Appare evidente nei vostri progetti un’attenzione particolare all’ambiente. Come si traduce questa consapevolezza nella definizione del progetto e nella scelta di materiali e finiture?

I nostri interventi traggono sempre ispirazione dal luogo in cui verranno inseriti, e su di esso si calibrano: l’orientamento del volume in caso di una nuova costruzione, la creazione di spazi filtro fra l’interno e l’esterno, la giustapposizione di schermature più o meno permeabili dove necessario. Queste scelte sono poi sempre in equilibrio con quelle relative ai materiali. La nostra filosofia progettuale potrebbe riassumersi con il concetto fondamentale di The Fountainhead (La fonte meravigliosa, 1943) di Ayn Rand, un romanzo che esplora in profondità l’individualismo creativo attraverso la figura dell’architetto Howard Roark: scopo + luogo + materiale = forma.

La “forma” cioè, il risultato ultimo, la versione finale realizzata, non può imporsi dall’esterno ma è il risultato delle esigenze dei committenti, del contesto fisico in cui sarà inserita e dei materiali con cui verrà plasmata. Al variare di uno di questi fattori, gli altri necessariamente si adeguano mutando l’intero progetto.

Nuove dinamiche distributive inclini a una maggiore versatilità stanno emergendo negli ambienti residenziali. Come si traduce questa tendenza nella distribuzione degli spazi?

La progettazione degli ambienti deve essere pensata non solo in base alla flessibilità spaziale, ma anche a quella temporale, cercando di anticipare e intercettare le esigenze future dei proprietari. Per questo motivo crediamo sia opportuno ridurre al minimo la partizione degli spazi e, dove fosse necessaria una divisione, è meglio utilizzare soluzioni facilmente reversibili. Vetri, materiali leggeri come il legno, costruzioni a secco, servono tutti egregiamente a questo scopo. Inoltre, operare secondo questa logica favorisce sempre una successione armoniosa degli ambienti.
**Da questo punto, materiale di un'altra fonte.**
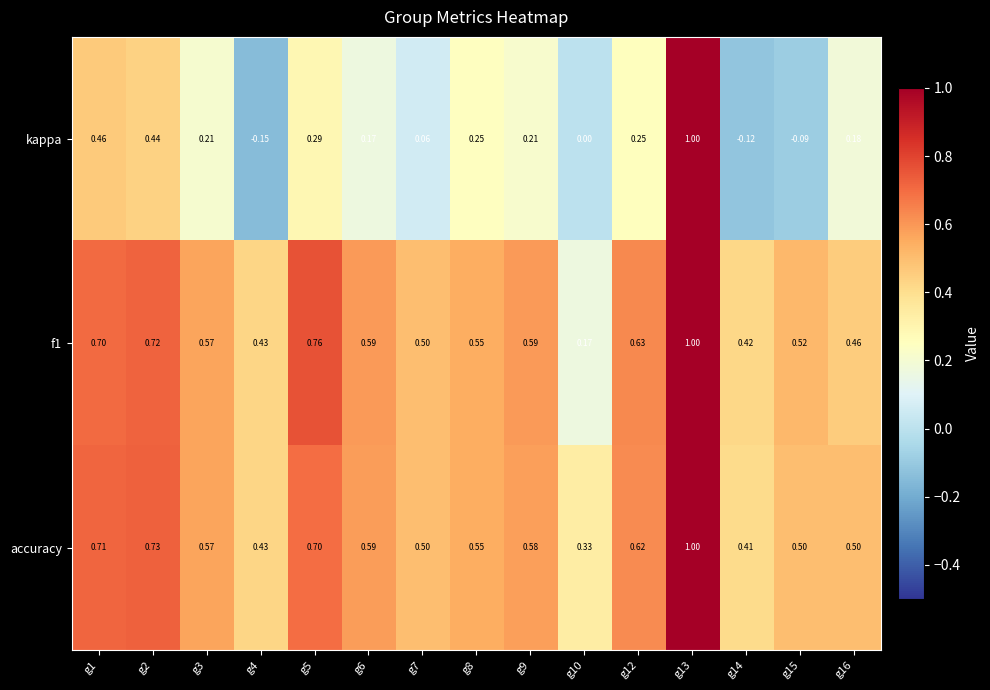

Is the value of kappa at g13 greater than the value of accuracy at g14?

Yes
Una zona giorno fluida presuppone una cucina aperta sul soggiorno o constatate anche la necessità di avere un ambiente chiuso?

L’apertura o la chiusura della cucina è una decisione molto soggettiva da parte del cliente. Nei nostri progetti sono presenti entrambe le soluzioni, ma in caso di una stanza dedicata, questa ha sempre un livello di connessione molto alto con la zona giorno.
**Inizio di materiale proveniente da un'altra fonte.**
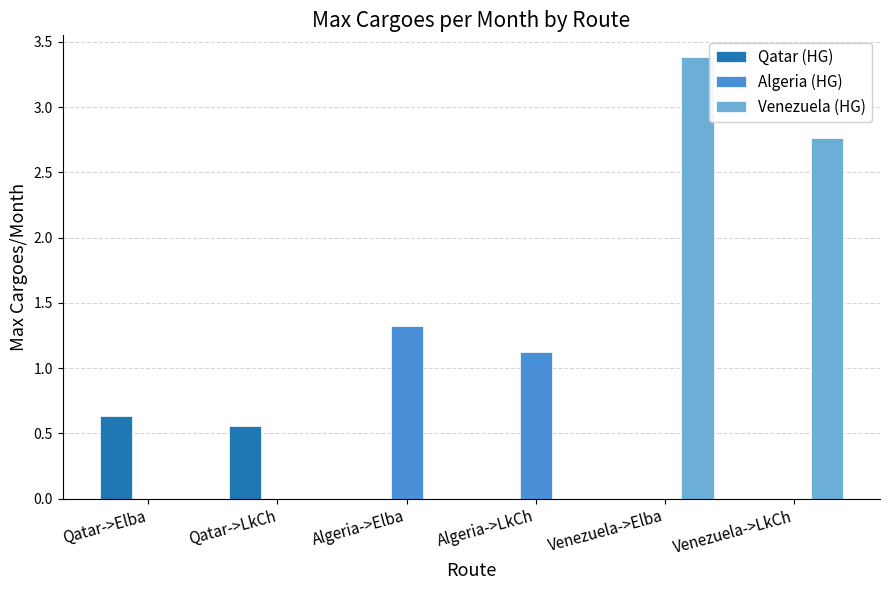

Between Venezuela->Elba and Venezuela->LkCh, which series saw the biggest shift?

Venezuela (HG)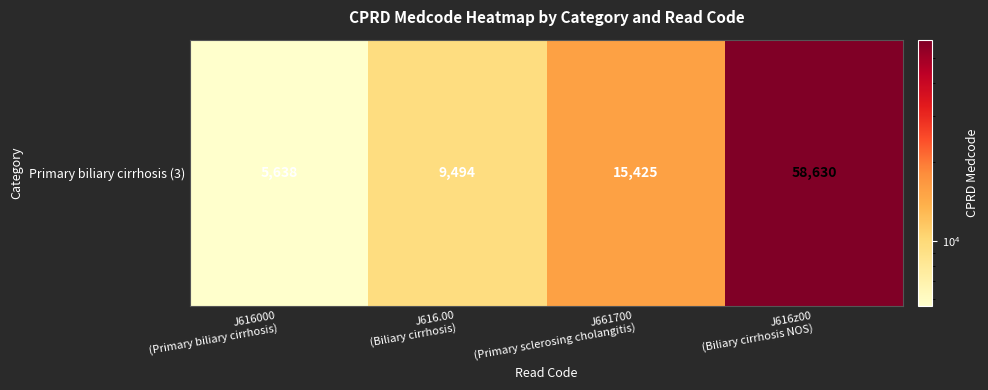

The value at J616000
(Primary biliary cirrhosis) is 8278. True or false?

False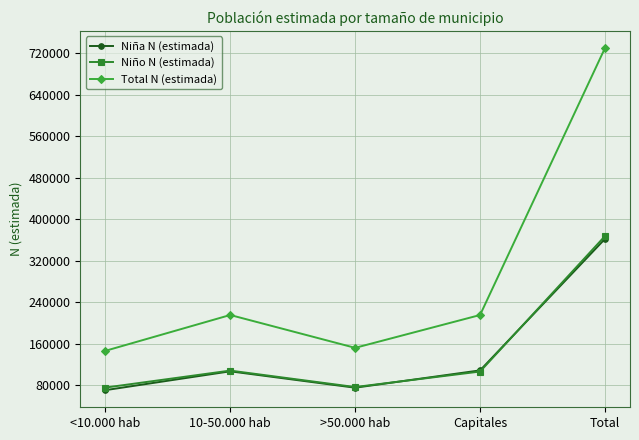

True or false: Niño N (estimada) and Total N (estimada) intersect in this chart.

False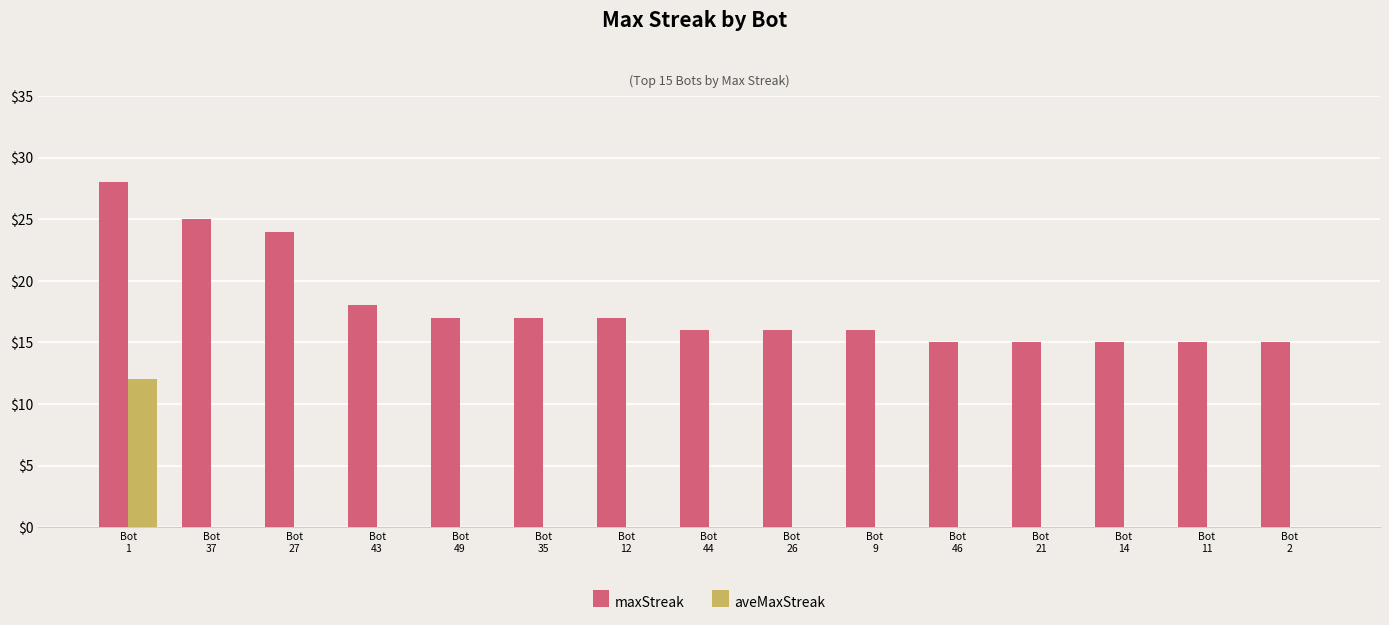

What value does the maxStreak series have at Bot
46?

15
Ci sono materiali, finiture, colori che prediligete?

La selezione dei materiali è guidata dalla loro durabilità nel tempo e da un’attenzione particolare alla sostenibilità: infatti, se si inserisse un piano cucina che dopo pochi anni dovesse essere sostituito perché rovinato, si andrebbe a impattare due volte sull’ambiente.

La stessa filosofia vale per gli elettrodomestici: spesso incassati perché parti del disegno, sono tutti top di gamma nel campo del risparmio energetico. Poi, ogni progetto ha propri equilibri e parametri da rispettare; ogni realizzazione rappresenta una soluzione unica, sempre diversa, ma tutte assorbono l’esperienza maturata nei progetti precedenti.

Riguardo alla committenza e al vostro rapporto con lei, quanto i clienti sono coinvolti nella definizione degli spazi?

Cerchiamo sempre di coinvolgere il cliente nella comprensione e nella lettura del progetto, in modo da fornirgli gli strumenti necessari per instaurare un confronto costruttivo.